A name that kept popping up in movie credits during my childhood was Debra Hill. Halloween was the first horror series that I obsessed over as a youngster, and as the eighties began, her name became synonomous with that of John Carpenter's.
Born in Haddonfield, NJ – we all know the significance that played in later creative endevours – Hill found her calling after high school, and worked her way up the filmmaking ranks during the seventies, despite being talked down to because of her gender. She got her start as a script supervisor on such films as Goodbye Norma Jean, Satan's Cheerleaders and Assault on Precinct 13. The latter was the first time she worked with her eventual long-time collaborator Carpenter.
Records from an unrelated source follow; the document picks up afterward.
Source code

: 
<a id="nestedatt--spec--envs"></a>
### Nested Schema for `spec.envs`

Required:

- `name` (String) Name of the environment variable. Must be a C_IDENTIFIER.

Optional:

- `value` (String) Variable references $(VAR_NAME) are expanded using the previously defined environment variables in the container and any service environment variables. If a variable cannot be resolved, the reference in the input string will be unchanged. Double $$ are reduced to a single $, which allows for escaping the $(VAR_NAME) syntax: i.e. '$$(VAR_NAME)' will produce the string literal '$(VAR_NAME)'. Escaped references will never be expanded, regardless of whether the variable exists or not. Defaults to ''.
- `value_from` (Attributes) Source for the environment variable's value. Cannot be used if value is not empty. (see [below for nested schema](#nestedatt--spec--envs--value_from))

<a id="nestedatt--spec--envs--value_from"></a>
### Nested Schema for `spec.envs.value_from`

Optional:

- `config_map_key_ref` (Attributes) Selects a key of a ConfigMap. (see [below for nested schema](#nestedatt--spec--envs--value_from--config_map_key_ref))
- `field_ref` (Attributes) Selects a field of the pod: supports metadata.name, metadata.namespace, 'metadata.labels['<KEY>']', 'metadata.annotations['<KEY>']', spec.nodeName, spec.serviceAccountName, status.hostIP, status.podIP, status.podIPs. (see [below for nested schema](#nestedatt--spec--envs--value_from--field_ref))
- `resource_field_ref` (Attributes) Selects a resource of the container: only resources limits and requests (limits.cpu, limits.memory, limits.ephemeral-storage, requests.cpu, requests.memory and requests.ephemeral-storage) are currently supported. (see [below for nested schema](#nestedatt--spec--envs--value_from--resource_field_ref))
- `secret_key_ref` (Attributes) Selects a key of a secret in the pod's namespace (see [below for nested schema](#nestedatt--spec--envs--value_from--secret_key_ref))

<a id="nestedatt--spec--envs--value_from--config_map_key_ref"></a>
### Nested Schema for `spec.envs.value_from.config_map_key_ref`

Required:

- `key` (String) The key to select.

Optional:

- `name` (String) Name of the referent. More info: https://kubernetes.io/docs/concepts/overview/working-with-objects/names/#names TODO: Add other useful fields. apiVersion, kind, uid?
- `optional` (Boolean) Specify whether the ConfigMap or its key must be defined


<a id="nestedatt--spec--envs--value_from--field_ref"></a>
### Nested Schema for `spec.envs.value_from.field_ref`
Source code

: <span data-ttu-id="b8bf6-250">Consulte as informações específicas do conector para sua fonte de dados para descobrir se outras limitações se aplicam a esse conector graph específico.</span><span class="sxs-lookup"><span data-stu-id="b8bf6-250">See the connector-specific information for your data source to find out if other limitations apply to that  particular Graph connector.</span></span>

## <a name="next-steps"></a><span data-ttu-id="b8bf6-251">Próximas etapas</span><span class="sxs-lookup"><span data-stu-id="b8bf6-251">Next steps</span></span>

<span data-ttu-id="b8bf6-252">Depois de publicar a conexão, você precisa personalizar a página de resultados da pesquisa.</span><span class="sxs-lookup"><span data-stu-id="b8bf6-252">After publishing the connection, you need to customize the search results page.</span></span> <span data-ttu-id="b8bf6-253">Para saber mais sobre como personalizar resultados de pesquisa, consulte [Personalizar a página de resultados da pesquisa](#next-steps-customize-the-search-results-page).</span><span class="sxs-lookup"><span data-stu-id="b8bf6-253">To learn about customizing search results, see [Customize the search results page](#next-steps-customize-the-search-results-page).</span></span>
Producer & Screenwriter Debra Hill
Their next project together, Halloween, would change the face of horror. After co-writing the screenplay (among many other jobs) for the 1978 masterpiece, she worked on several other significant horror films over the next decade, including The Fog and The Dead Zone. Hill's biggest contribution to the film industry was as a producer. Her credits include eighties classics like Adventures In Babysitting, Clue and the Oscar nominated The Fisher King in 1991.
Sadly, Hill succumbed to cancer in 2005, but was still working, right up until her death, on Oliver Stone's World Trade Center. In 2003, at a Women In Film where Hill was being honoured, she was quoted as saying,
“I hope some day there won't be a need for Women in Film. That it will be People in Film. That it will be equal pay, equal rights and equal job opportunities for everybody.”
Truly inspirational words from one whose determination allowed to her to become one of the most powerful producers in Hollywood.